Others chime in with contempt for the equivocating liberal scholars Breyer so admires. Finally, a Muslim convert speaks up. “See, this is what I’m telling you, man. The Koran is the place to go for answers! . . . I became a Muslim because the Koran has the most truth in it. You don’t argue about what it means. You read it, and you know what to do. The Prophet got the word directly from God.”

“Is that right?” asks Tyrone. “Is that how it is? The Koran has more answers than the Bible?” Undeterred, and unable to grasp the significance of the moment, Breyer sets out to teach these poor sinners that the Bible doesn’t have to be taken literally. There are lots of gray areas, she tells them, and they should feel empowered by the fact that they can interpret Scripture any way they like. The inmates are unmoved.

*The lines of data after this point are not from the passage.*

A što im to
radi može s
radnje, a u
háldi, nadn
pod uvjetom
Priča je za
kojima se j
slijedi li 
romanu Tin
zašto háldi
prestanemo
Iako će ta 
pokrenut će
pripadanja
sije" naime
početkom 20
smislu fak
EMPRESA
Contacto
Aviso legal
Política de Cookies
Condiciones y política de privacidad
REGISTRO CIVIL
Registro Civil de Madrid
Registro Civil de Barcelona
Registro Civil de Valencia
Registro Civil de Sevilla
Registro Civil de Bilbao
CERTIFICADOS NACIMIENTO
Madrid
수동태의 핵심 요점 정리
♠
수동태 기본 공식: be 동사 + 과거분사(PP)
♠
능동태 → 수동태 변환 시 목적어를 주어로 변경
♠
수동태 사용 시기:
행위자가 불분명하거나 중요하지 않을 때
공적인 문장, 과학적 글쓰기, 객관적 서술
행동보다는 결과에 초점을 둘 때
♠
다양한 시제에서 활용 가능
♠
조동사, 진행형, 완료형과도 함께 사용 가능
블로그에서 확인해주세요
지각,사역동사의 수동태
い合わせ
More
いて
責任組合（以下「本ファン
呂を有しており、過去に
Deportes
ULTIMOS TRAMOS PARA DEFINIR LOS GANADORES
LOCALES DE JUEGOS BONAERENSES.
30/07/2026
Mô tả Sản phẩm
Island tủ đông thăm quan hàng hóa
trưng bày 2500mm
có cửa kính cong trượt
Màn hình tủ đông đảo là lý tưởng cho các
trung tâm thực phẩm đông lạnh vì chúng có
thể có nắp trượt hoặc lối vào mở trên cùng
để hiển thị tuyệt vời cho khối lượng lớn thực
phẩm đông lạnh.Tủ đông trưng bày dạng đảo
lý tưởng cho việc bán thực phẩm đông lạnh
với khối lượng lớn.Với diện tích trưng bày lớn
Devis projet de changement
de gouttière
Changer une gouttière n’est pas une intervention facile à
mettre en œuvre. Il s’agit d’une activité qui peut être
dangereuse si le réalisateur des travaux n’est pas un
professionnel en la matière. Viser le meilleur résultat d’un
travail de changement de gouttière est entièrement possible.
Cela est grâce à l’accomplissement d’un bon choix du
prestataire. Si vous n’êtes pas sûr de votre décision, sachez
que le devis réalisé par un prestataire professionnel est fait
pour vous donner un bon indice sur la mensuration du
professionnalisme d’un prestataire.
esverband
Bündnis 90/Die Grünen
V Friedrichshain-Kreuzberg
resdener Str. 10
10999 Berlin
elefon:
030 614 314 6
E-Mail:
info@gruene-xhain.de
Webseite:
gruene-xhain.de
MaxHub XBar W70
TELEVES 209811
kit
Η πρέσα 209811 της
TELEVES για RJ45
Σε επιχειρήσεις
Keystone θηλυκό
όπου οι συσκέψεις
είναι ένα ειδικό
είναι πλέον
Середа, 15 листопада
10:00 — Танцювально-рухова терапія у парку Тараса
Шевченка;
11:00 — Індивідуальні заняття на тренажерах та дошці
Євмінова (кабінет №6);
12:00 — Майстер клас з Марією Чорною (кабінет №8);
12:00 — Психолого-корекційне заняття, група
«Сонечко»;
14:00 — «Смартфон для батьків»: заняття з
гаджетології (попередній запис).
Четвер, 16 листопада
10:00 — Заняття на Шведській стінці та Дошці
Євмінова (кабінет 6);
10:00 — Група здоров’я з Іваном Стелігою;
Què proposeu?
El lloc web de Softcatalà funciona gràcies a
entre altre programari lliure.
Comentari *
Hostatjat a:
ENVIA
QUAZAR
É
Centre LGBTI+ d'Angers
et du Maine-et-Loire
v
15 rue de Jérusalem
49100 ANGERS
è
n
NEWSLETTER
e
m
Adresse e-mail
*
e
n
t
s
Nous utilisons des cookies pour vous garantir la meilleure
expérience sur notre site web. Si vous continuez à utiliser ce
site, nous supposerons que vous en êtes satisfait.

“They want answers, not questions,” Breyer writes. “[T]he more contradictions I point out in the Bible, the more the inmates decide there is no point in wasting their time with a religion that lacks answers.”

Smart cookies, those crooks, who intuitively grasp the worthlessness of Breyer’s baptized sophistries to their broken lives. Their critique is utterly lost on this earnest young woman, who does not know, or perhaps simply does not have the courage or conviction to say to these men, that Jesus is “the Way, the Truth, and the Life.”

One thinks of Ray Browne, the Catholic bishop of Kerry, Ireland, who has punished a Catholic priest for daring to proclaim Catholicism from the pulpit. This will not bring more people into the Church. It only shows that the Church is led by men who don't really believe in Catholicism ... so why should you?